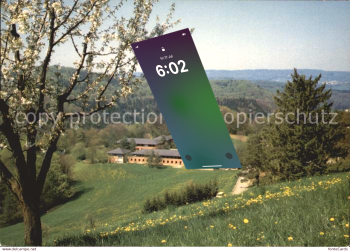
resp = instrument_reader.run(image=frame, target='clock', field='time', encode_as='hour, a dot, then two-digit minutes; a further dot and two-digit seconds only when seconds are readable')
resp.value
6.02
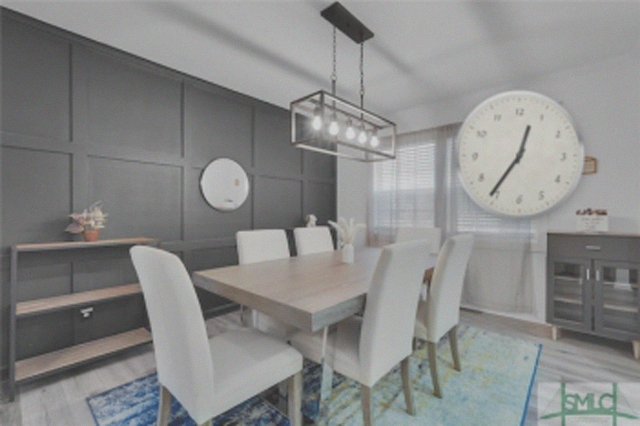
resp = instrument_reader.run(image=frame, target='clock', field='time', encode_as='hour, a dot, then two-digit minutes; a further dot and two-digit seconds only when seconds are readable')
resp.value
12.36
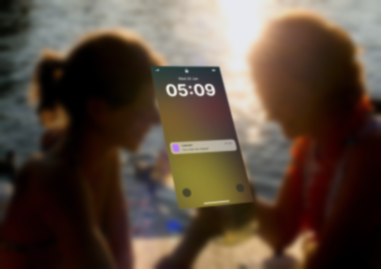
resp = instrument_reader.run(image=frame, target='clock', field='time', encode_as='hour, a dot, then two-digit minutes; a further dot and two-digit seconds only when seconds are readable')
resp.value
5.09
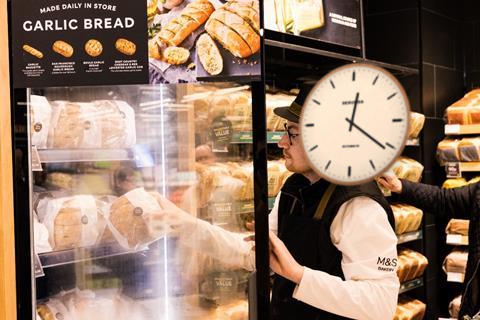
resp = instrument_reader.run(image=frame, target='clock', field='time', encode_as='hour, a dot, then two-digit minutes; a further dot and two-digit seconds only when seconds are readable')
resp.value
12.21
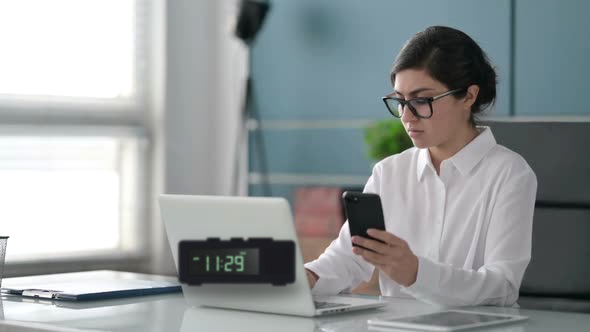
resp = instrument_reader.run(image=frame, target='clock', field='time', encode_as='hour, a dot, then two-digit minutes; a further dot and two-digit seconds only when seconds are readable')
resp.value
11.29
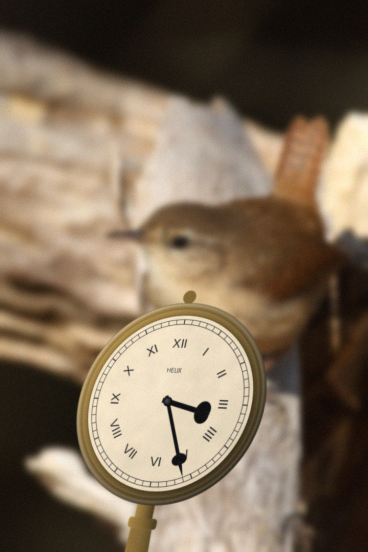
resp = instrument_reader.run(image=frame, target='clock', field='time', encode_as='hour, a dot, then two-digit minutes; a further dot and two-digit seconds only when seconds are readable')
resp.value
3.26
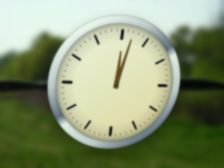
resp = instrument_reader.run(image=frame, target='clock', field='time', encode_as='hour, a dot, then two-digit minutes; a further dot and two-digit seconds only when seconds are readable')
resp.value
-=-=-
**TASK OBJECTIVE:** Reproduce every line of the items above word for word, leaving out the pictures.

**EXPECTED ANSWER:**
resp = instrument_reader.run(image=frame, target='clock', field='time', encode_as='hour, a dot, then two-digit minutes; a further dot and two-digit seconds only when seconds are readable')
resp.value
6.02
resp = instrument_reader.run(image=frame, target='clock', field='time', encode_as='hour, a dot, then two-digit minutes; a further dot and two-digit seconds only when seconds are readable')
resp.value
12.36
resp = instrument_reader.run(image=frame, target='clock', field='time', encode_as='hour, a dot, then two-digit minutes; a further dot and two-digit seconds only when seconds are readable')
resp.value
5.09
resp = instrument_reader.run(image=frame, target='clock', field='time', encode_as='hour, a dot, then two-digit minutes; a further dot and two-digit seconds only when seconds are readable')
resp.value
12.21
resp = instrument_reader.run(image=frame, target='clock', field='time', encode_as='hour, a dot, then two-digit minutes; a further dot and two-digit seconds only when seconds are readable')
resp.value
11.29
resp = instrument_reader.run(image=frame, target='clock', field='time', encode_as='hour, a dot, then two-digit minutes; a further dot and two-digit seconds only when seconds are readable')
resp.value
3.26
resp = instrument_reader.run(image=frame, target='clock', field='time', encode_as='hour, a dot, then two-digit minutes; a further dot and two-digit seconds only when seconds are readable')
resp.value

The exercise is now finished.